Data items
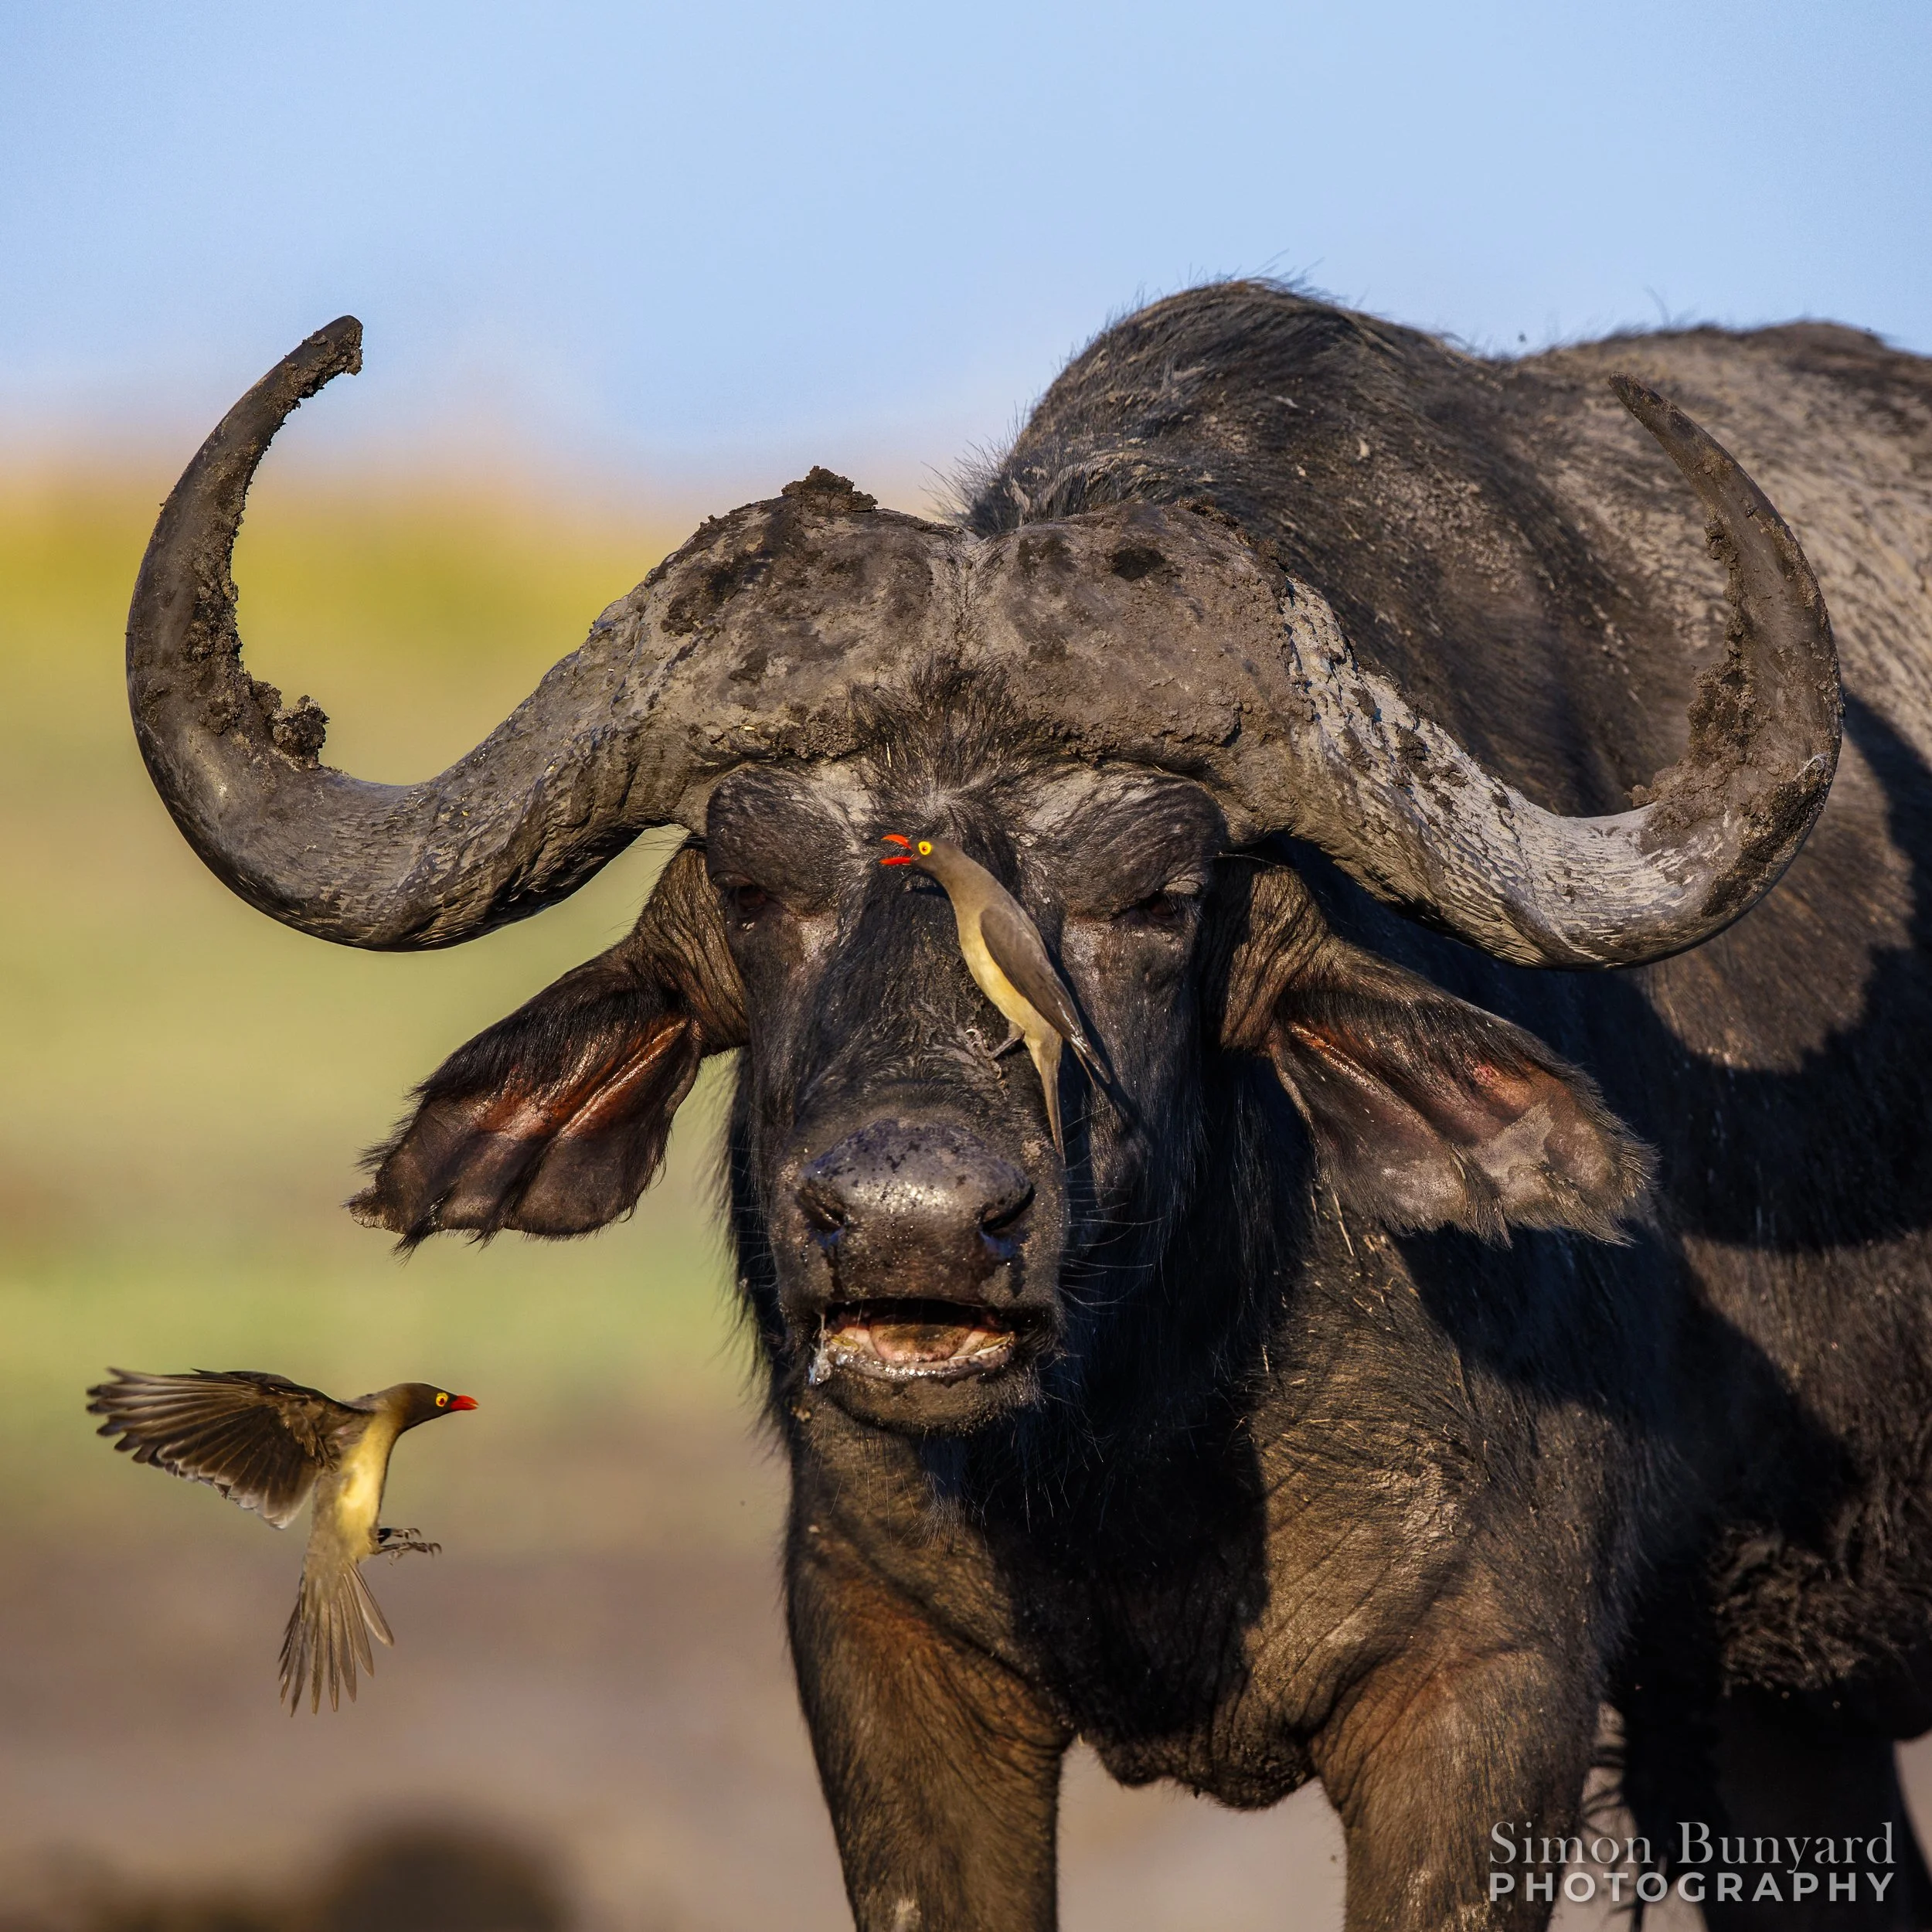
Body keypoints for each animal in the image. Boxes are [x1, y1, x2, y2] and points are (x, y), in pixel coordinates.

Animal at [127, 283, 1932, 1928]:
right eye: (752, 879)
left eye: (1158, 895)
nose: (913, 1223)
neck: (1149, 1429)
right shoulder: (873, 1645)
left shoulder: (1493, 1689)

Exercise aim: From the first line to the last, repeat the records exactly and skip the pictures.

Response to this exercise:
Body keypoints for each animal in the image. Boxes are [x1, y1, x2, y2] and points are (x, y), in pixel coordinates.

Animal at [127, 283, 1932, 1928]:
right eye: (752, 879)
left eye: (1158, 895)
nose: (913, 1223)
neck: (1149, 1429)
right shoulder: (873, 1645)
left shoulder: (1493, 1689)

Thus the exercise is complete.